Monday, 19 October 2009

onion and union

Phonologically this is straightforward, but what the heck happened semantically?

Latin ūniōn- meant "oneness, unity" - understandably, since it's derived from ūnus "one". But it also meant "a single large pearl", and "a kind of single onion". Onion is from Anglo-Norman vngeon, oignon, oinion etc, in the 12th-13th centuries, while union is borrowed from French union in the 15th century.

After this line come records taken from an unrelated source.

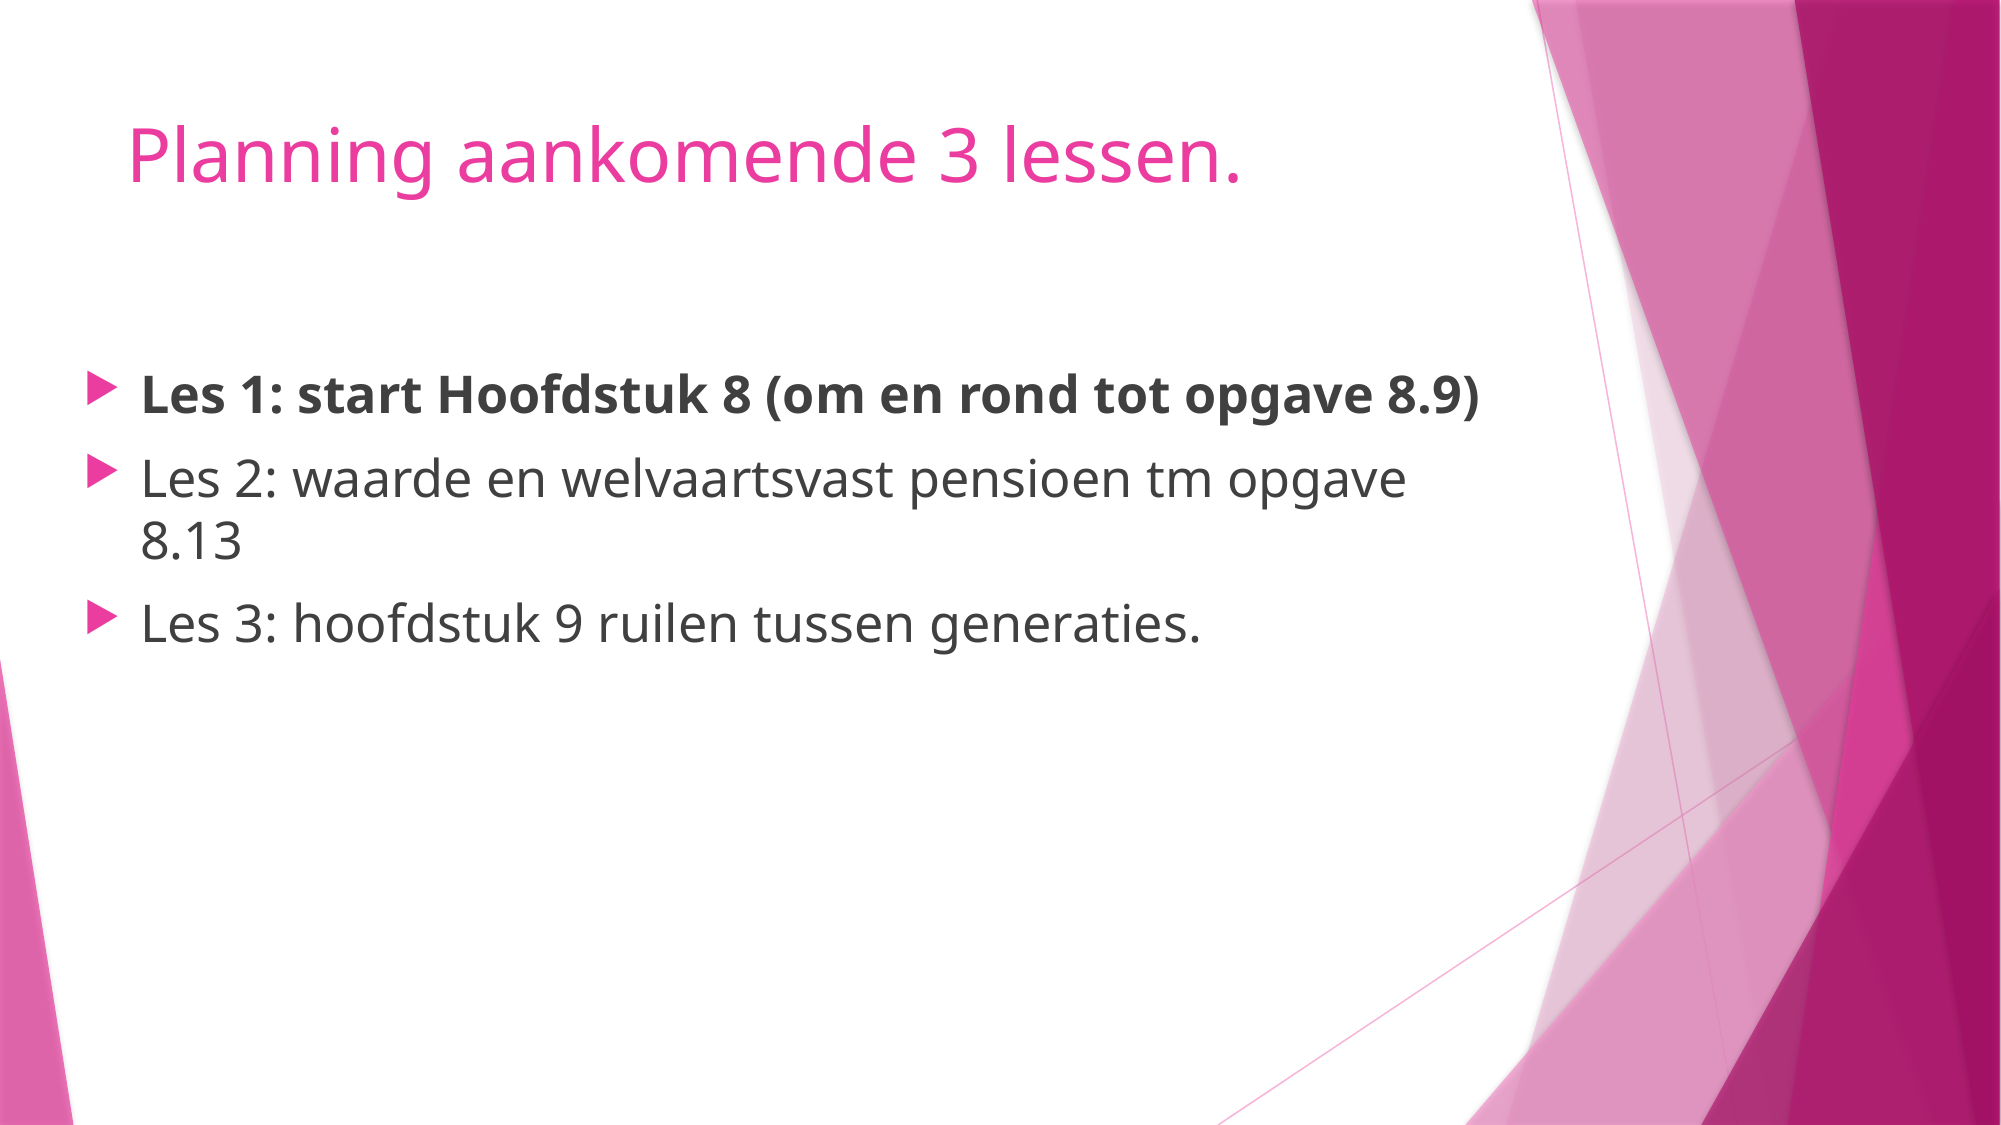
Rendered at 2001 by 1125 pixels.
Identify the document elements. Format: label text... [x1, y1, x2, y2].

title Planning aankomende 3 lessen. [111, 99, 1522, 317]
list Les 1: start Hoofdstuk 8 (om en rond tot opgave 8.9) Les 2: waarde en welvaartsvast pensioen tm opgave 8.13 Les 3: hoofdstuk 9 ruilen tussen generaties. [68, 354, 1522, 992]
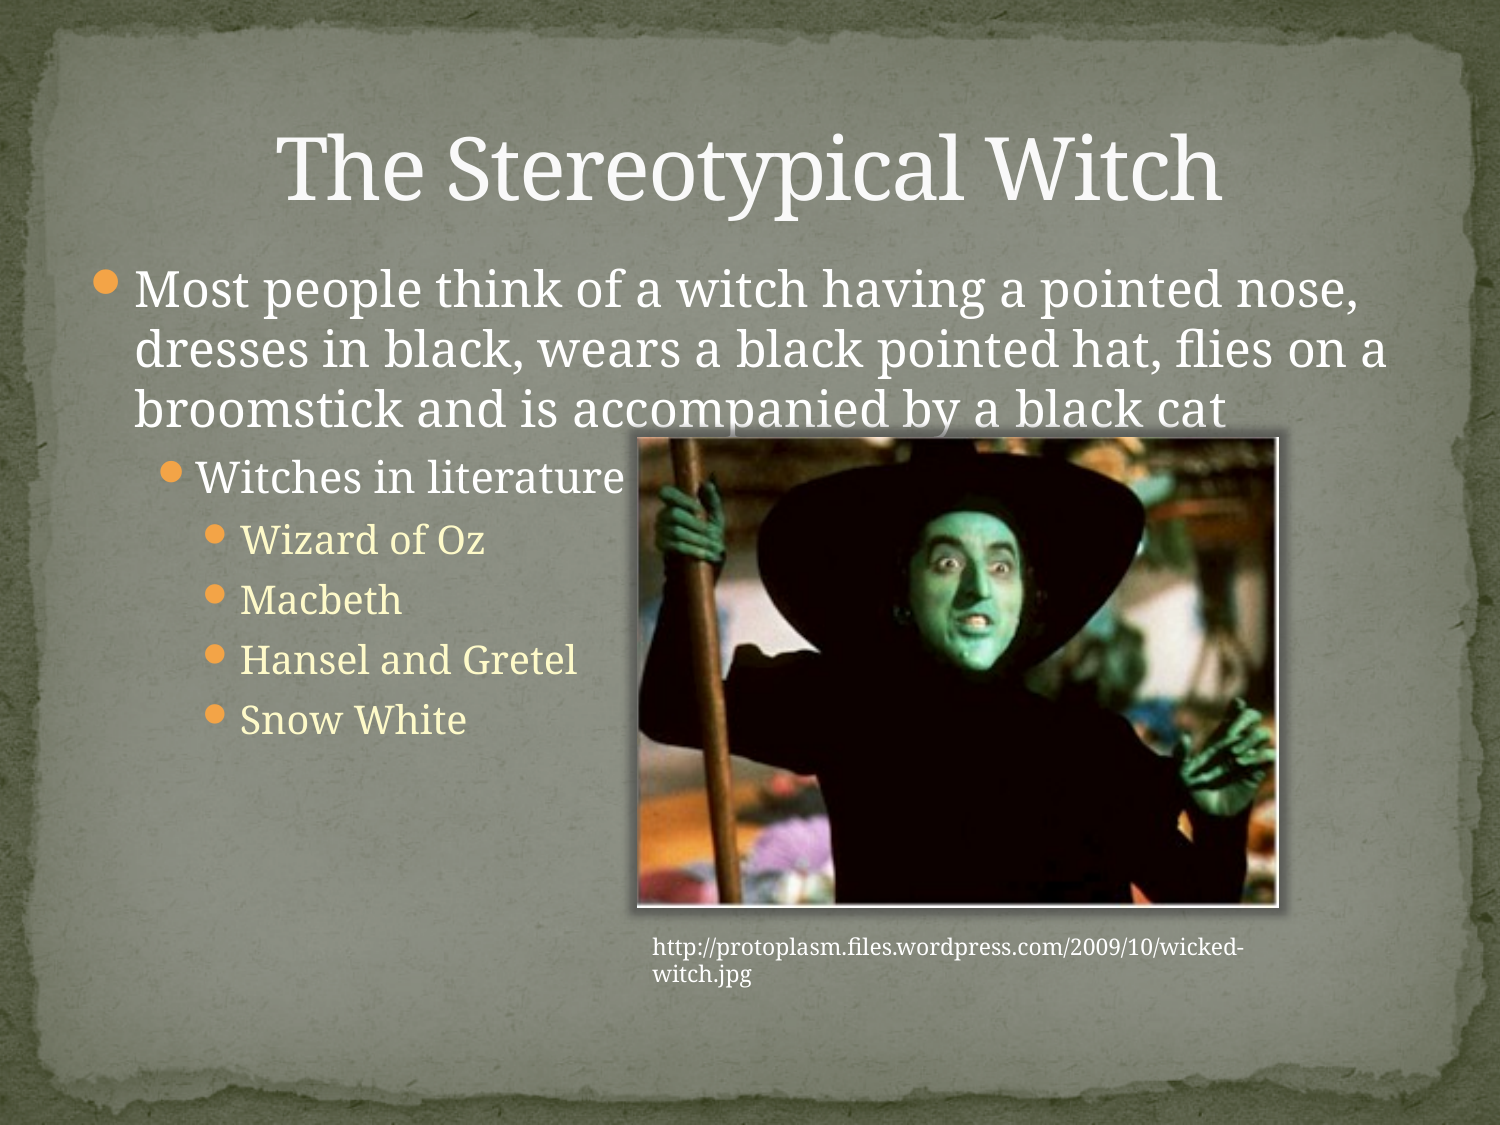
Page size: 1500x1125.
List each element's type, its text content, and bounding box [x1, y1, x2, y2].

text_box http://protoplasm.files.wordpress.com/2009/10/wicked-witch.jpg [637, 924, 1325, 995]
picture [637, 437, 1279, 908]
title The Stereotypical Witch [74, 24, 1425, 225]
list Most people think of a witch having a pointed nose, dresses in black, wears a black pointed hat, flies on a broomstick and is accompanied by a black cat Witches in literature Wizard of Oz Macbeth Hansel and Gretel Snow White [75, 249, 1425, 1000]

So what's the connection between "oneness" and "onion" and "pearl"? The OED says

According to the classical Latin agricultural writer Columella, the peasants used ūniō for a certain variety of onion because it put forth no shoots, i.e. it represented a single entity. The application of the word to a pearl may represent an independent derivation from ūnus one, alluding to the fact that it was worn alone, or it may be a transfer from the sense ‘onion’, with reference to the similarity in shape.

3 comments :

Adam Roberts said...

Sounds like casting about in the dark, to me. Might as well say the word is derived from 'oinos', because wine-vinegar is onion-like ...

goofy said...

Well, Latin has the exact same word for "oneness", "pearl", and "onion", and this is as good an explanation for that fact as any.

Alex said...

There seems to be a good case that L ūniō is actually just a continuant of a PIE *wósHr =~ 'onion' -- see for instance the first mention of Hittite at MMcM on garlic.